Public housing represents one of the few truly affordable options available to New York renters, and NYCHA plays an outsized role in housing low-income families. A 2017 survey found the average income of NYCHA residents was $24,000. Yet its properties have deteriorated dramatically in recent decades, due in part to federal disinvestment, which has perpetuated a cycle in which deferred repairs further widen the funding gap every year. Hazards abound, from pealing lead paint to frequent heat and hot water outages, rat infestations, leaks, and ceilings carpeted with mold. NYCHA estimates it needs about $40 billion to bring its buildings into a state of good repair.
The idea for a public trust originated in guidance the U.S. Department of Housing and Urban Development issued in 2018 creating a path for NYCHA to preserve units deemed obsolete according to health and safety criteria. NYCHA will lease these units to the public trust while retaining ownership and continuing to manage them. The law calls for a nine-member board of trustees to govern the preservation trust, with seats held by NYCHA’s chief executive and chief financial officers, the deputy mayor for housing and economic development, and three appointed each by the mayor and NYCHA’s chief executive. The appointments will include at least four NYCHA residents.
A South Bronx-based group called Save Section 9 has fought to highlight the lack of tenant engagement in the lead up to last week’s Albany vote and the broader plan NYCHA began rolling out in 2019 and 2020 dubbed the Blueprint for Change.
I think “25,000 units is too many all at once. We call the blueprint RAD/PACT on meth,” said co-founder Ramona Ferreyra, referring to NYCHA’s Rental Assistance Demonstration program, which converts units to Section 8 in the U.S. Housing Act and leases buildings to private management companies to renovate them.
Ferreyra lives at Mitchel Houses in Mott Haven, and previously participated in NYCHA’s tenant forums, but soon became disillusioned with the housing authority’s focus on Section 8 conversions.
“When we’re talking about saving Section 9, one thing we really highlight is the lack of tenant engagement, she said. “The fact is you have a cluster of folks in the Bronx who are not supporting the legislation.

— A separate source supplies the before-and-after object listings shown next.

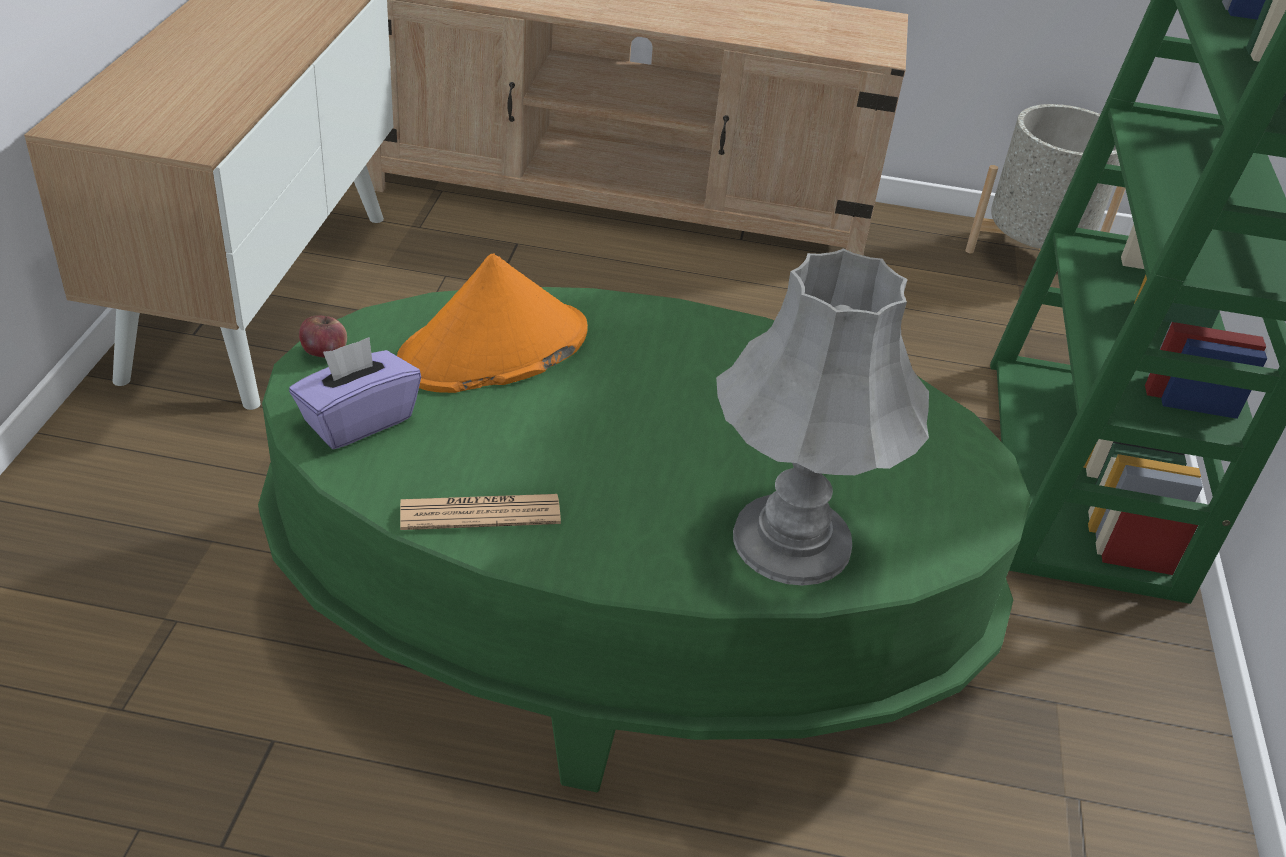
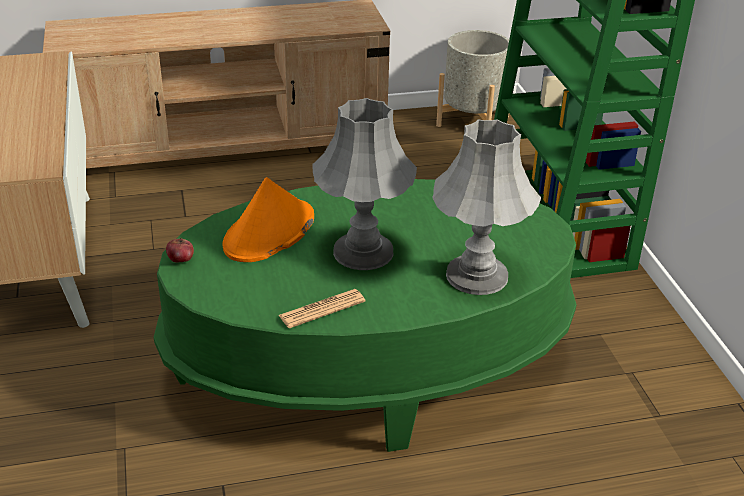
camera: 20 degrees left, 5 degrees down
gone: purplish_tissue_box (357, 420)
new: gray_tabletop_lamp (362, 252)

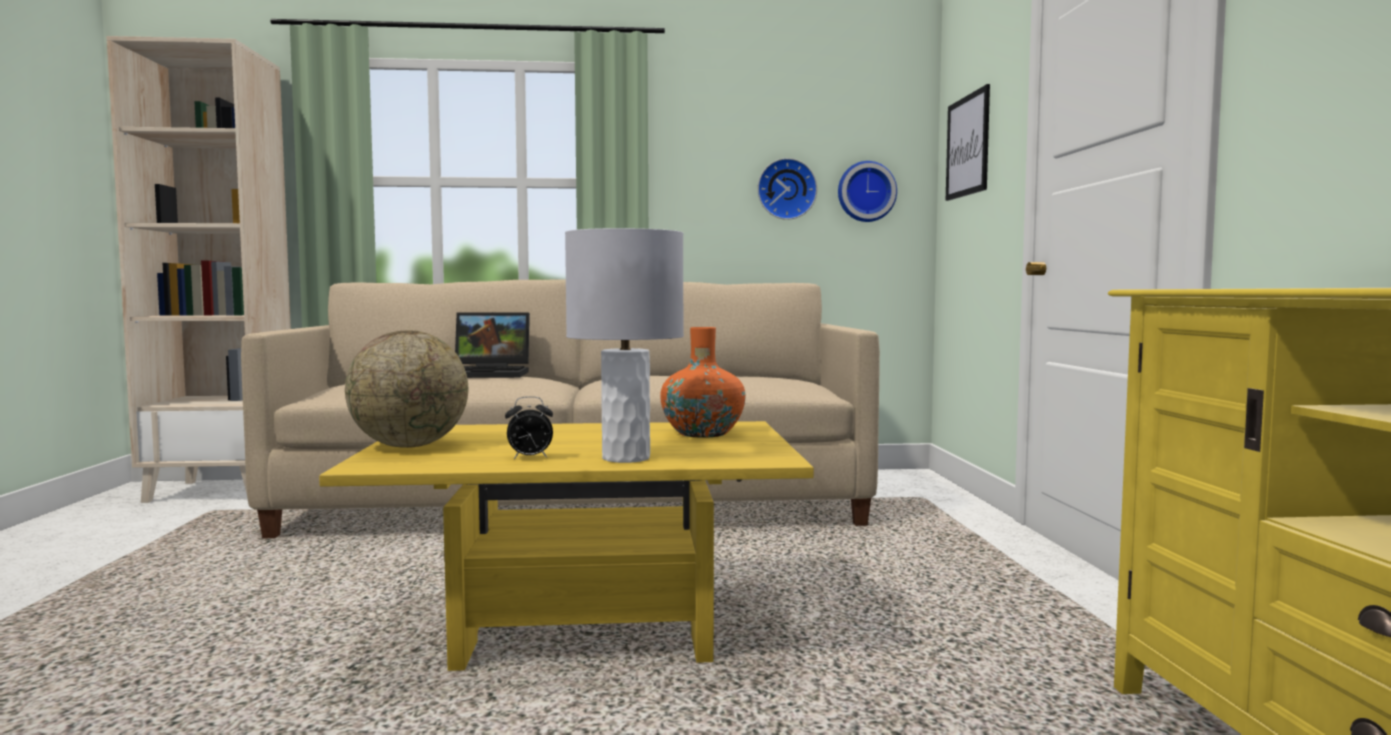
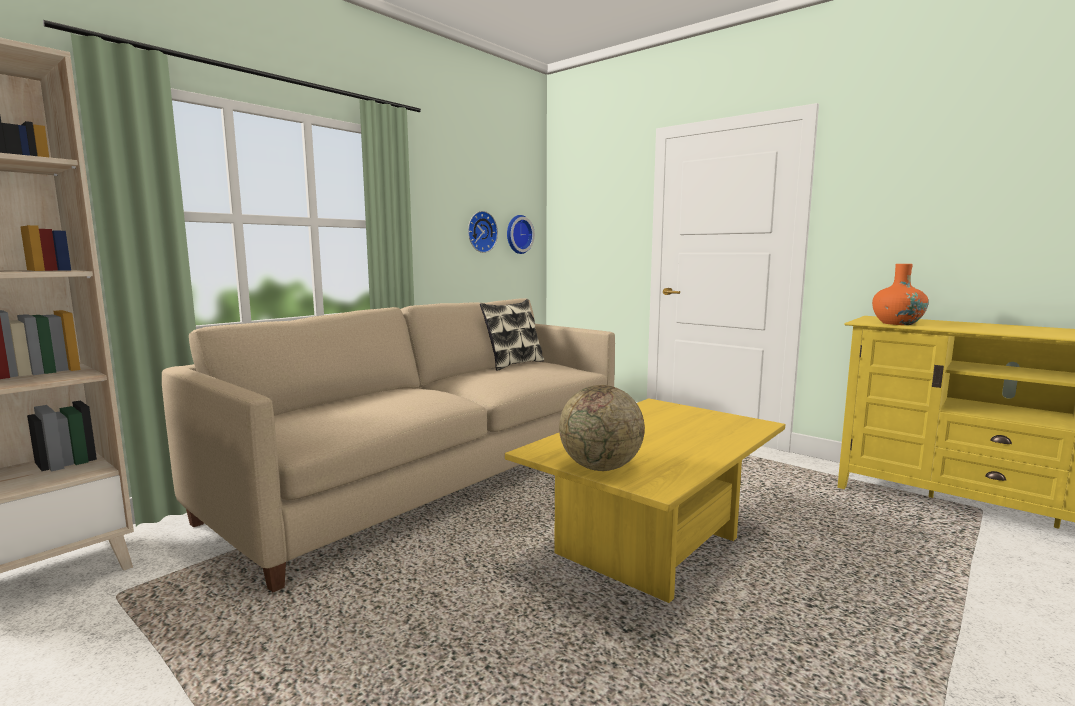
camera: 45 degrees left, 5 degrees up
gone: wall_picture (967, 146); gray_tabletop_lamp (625, 458); notebook_computer (491, 374); table_clock (529, 458)
new: cushion (513, 364)
shifted: orange-coloured_flower_vase (703, 433) to (897, 323)

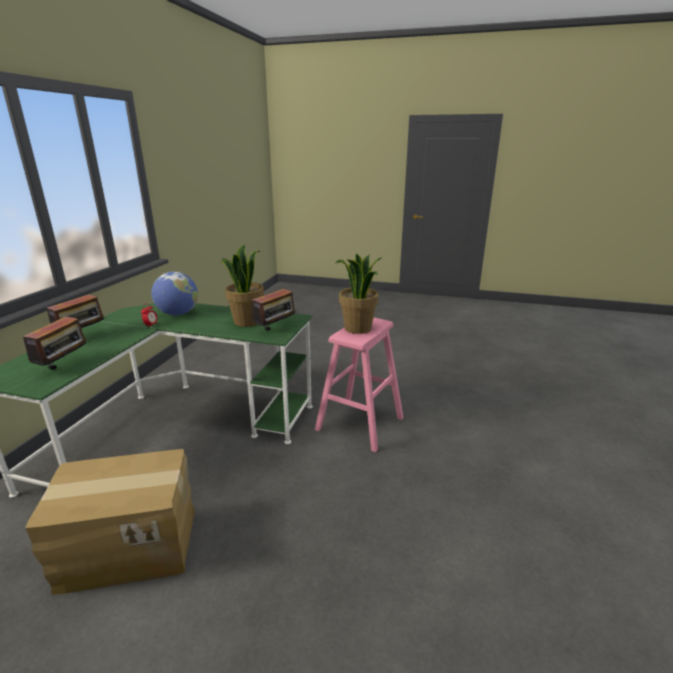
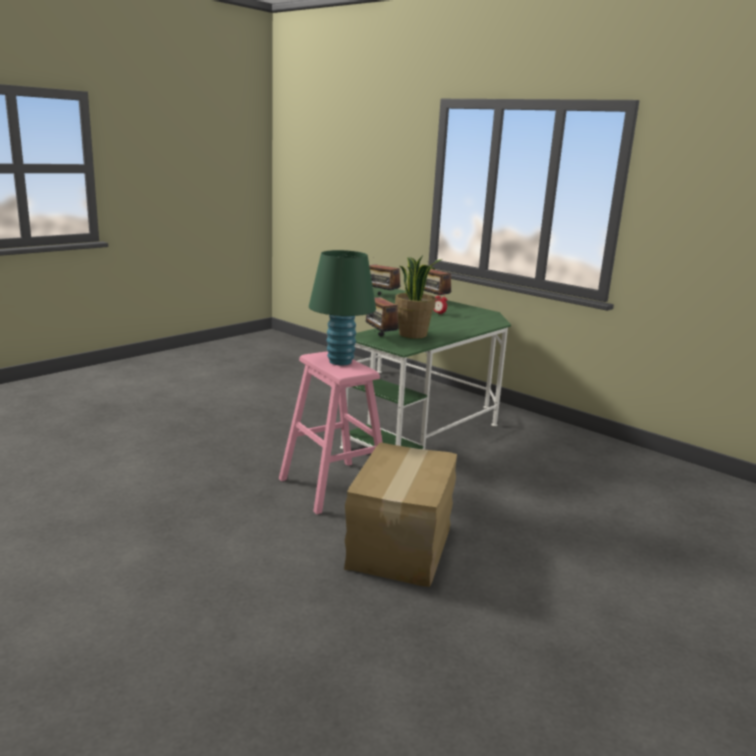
camera: 115 degrees right, 5 degrees down
gone: globe (178, 314)
shifted: carton (130, 545) to (402, 545)
swapped: potted_plant (358, 328) to green-coloured_tabletop_lamp (340, 362)

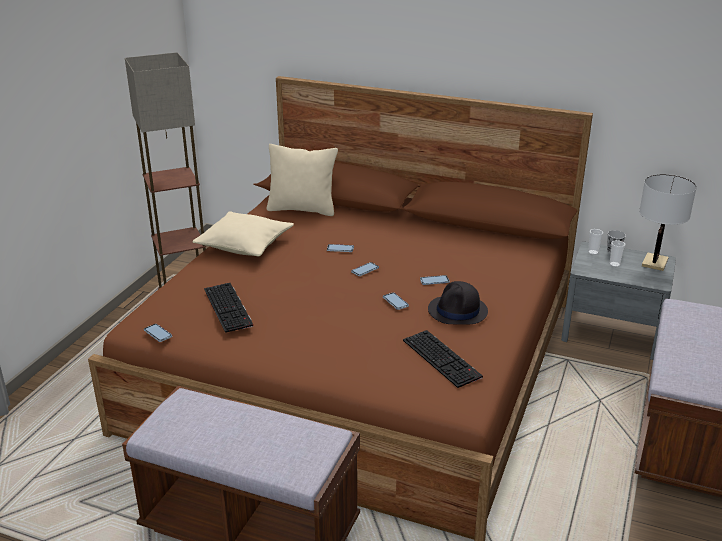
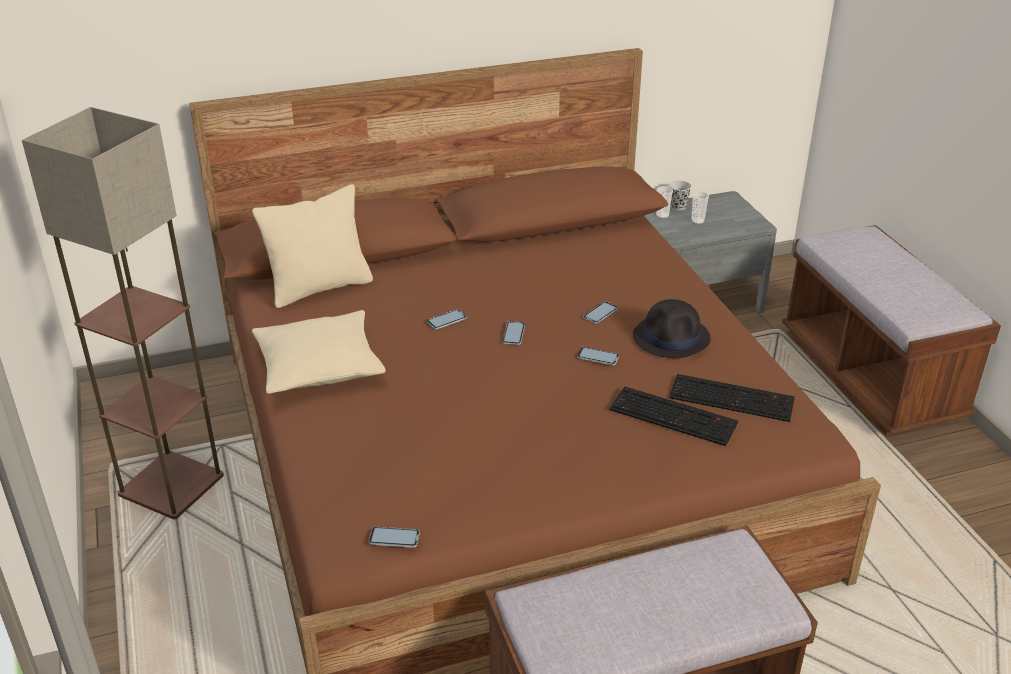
camera: 40 degrees left, 5 degrees up
gone: whitish_tabletop_lamp (654, 262)
shifted: PC_keyboard (229, 307) to (675, 416)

The only public housing recognized in America is the one under the congressional code Section 9. Section 8 doesn’t have those protections built into the law.”
Louis Flores, who founded a Bronx group called Fight for NYCHA had similar criticisms.
“The number one problem we have with the trust is that NYCHA has never wanted to submit to any oversight or accountability,” Flores said. “They’ve never wanted anybody to tell them what to do. We know this for a fact and that’s how they let the conditions get so bad.”